Recorded data »
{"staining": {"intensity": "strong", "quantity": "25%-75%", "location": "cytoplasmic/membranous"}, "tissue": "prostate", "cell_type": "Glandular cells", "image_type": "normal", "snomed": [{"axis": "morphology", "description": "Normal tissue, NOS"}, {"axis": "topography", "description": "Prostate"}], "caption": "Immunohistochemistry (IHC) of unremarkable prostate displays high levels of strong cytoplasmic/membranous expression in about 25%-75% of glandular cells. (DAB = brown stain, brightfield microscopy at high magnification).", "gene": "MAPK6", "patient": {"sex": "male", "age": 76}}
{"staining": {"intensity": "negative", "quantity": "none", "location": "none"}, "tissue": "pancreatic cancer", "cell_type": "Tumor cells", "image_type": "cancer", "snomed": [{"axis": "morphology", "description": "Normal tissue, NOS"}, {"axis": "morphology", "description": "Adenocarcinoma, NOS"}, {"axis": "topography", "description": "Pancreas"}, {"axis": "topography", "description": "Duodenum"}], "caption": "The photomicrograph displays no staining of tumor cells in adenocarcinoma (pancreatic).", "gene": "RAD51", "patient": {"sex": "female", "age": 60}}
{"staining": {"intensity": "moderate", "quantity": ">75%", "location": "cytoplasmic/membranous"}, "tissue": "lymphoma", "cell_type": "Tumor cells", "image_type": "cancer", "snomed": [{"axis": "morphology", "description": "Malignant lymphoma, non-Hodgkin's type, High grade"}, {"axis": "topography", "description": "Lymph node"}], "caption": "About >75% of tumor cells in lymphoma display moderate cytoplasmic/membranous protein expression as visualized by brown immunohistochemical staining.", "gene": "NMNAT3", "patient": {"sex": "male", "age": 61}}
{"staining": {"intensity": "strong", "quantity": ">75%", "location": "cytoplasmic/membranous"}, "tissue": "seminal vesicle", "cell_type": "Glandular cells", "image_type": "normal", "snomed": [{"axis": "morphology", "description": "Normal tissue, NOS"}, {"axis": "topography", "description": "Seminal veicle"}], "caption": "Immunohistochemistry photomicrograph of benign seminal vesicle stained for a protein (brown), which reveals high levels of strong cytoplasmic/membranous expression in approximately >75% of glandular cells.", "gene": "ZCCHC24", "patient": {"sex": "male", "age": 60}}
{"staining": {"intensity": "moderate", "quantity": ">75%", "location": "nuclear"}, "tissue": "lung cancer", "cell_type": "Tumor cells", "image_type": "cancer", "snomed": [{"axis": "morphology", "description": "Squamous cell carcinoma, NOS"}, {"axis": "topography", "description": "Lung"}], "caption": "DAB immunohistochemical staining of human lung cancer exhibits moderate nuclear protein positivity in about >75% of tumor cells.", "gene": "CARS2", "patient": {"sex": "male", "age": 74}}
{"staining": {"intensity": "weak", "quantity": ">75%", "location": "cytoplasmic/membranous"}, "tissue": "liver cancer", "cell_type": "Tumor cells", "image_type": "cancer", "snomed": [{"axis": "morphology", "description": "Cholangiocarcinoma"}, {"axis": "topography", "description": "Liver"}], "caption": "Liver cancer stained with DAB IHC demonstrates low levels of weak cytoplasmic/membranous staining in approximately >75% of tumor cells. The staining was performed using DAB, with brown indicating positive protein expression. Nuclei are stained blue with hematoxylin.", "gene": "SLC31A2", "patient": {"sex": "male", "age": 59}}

How to complete this task »
Repeat back the data above, exact to the last character.

Expected output »
{"staining": {"intensity": "strong", "quantity": "25%-75%", "location": "cytoplasmic/membranous"}, "tissue": "prostate", "cell_type": "Glandular cells", "image_type": "normal", "snomed": [{"axis": "morphology", "description": "Normal tissue, NOS"}, {"axis": "topography", "description": "Prostate"}], "caption": "Immunohistochemistry (IHC) of unremarkable prostate displays high levels of strong cytoplasmic/membranous expression in about 25%-75% of glandular cells. (DAB = brown stain, brightfield microscopy at high magnification).", "gene": "MAPK6", "patient": {"sex": "male", "age": 76}}
{"staining": {"intensity": "negative", "quantity": "none", "location": "none"}, "tissue": "pancreatic cancer", "cell_type": "Tumor cells", "image_type": "cancer", "snomed": [{"axis": "morphology", "description": "Normal tissue, NOS"}, {"axis": "morphology", "description": "Adenocarcinoma, NOS"}, {"axis": "topography", "description": "Pancreas"}, {"axis": "topography", "description": "Duodenum"}], "caption": "The photomicrograph displays no staining of tumor cells in adenocarcinoma (pancreatic).", "gene": "RAD51", "patient": {"sex": "female", "age": 60}}
{"staining": {"intensity": "moderate", "quantity": ">75%", "location": "cytoplasmic/membranous"}, "tissue": "lymphoma", "cell_type": "Tumor cells", "image_type": "cancer", "snomed": [{"axis": "morphology", "description": "Malignant lymphoma, non-Hodgkin's type, High grade"}, {"axis": "topography", "description": "Lymph node"}], "caption": "About >75% of tumor cells in lymphoma display moderate cytoplasmic/membranous protein expression as visualized by brown immunohistochemical staining.", "gene": "NMNAT3", "patient": {"sex": "male", "age": 61}}
{"staining": {"intensity": "strong", "quantity": ">75%", "location": "cytoplasmic/membranous"}, "tissue": "seminal vesicle", "cell_type": "Glandular cells", "image_type": "normal", "snomed": [{"axis": "morphology", "description": "Normal tissue, NOS"}, {"axis": "topography", "description": "Seminal veicle"}], "caption": "Immunohistochemistry photomicrograph of benign seminal vesicle stained for a protein (brown), which reveals high levels of strong cytoplasmic/membranous expression in approximately >75% of glandular cells.", "gene": "ZCCHC24", "patient": {"sex": "male", "age": 60}}
{"staining": {"intensity": "moderate", "quantity": ">75%", "location": "nuclear"}, "tissue": "lung cancer", "cell_type": "Tumor cells", "image_type": "cancer", "snomed": [{"axis": "morphology", "description": "Squamous cell carcinoma, NOS"}, {"axis": "topography", "description": "Lung"}], "caption": "DAB immunohistochemical staining of human lung cancer exhibits moderate nuclear protein positivity in about >75% of tumor cells.", "gene": "CARS2", "patient": {"sex": "male", "age": 74}}
{"staining": {"intensity": "weak", "quantity": ">75%", "location": "cytoplasmic/membranous"}, "tissue": "liver cancer", "cell_type": "Tumor cells", "image_type": "cancer", "snomed": [{"axis": "morphology", "description": "Cholangiocarcinoma"}, {"axis": "topography", "description": "Liver"}], "caption": "Liver cancer stained with DAB IHC demonstrates low levels of weak cytoplasmic/membranous staining in approximately >75% of tumor cells. The staining was performed using DAB, with brown indicating positive protein expression. Nuclei are stained blue with hematoxylin.", "gene": "SLC31A2", "patient": {"sex": "male", "age": 59}}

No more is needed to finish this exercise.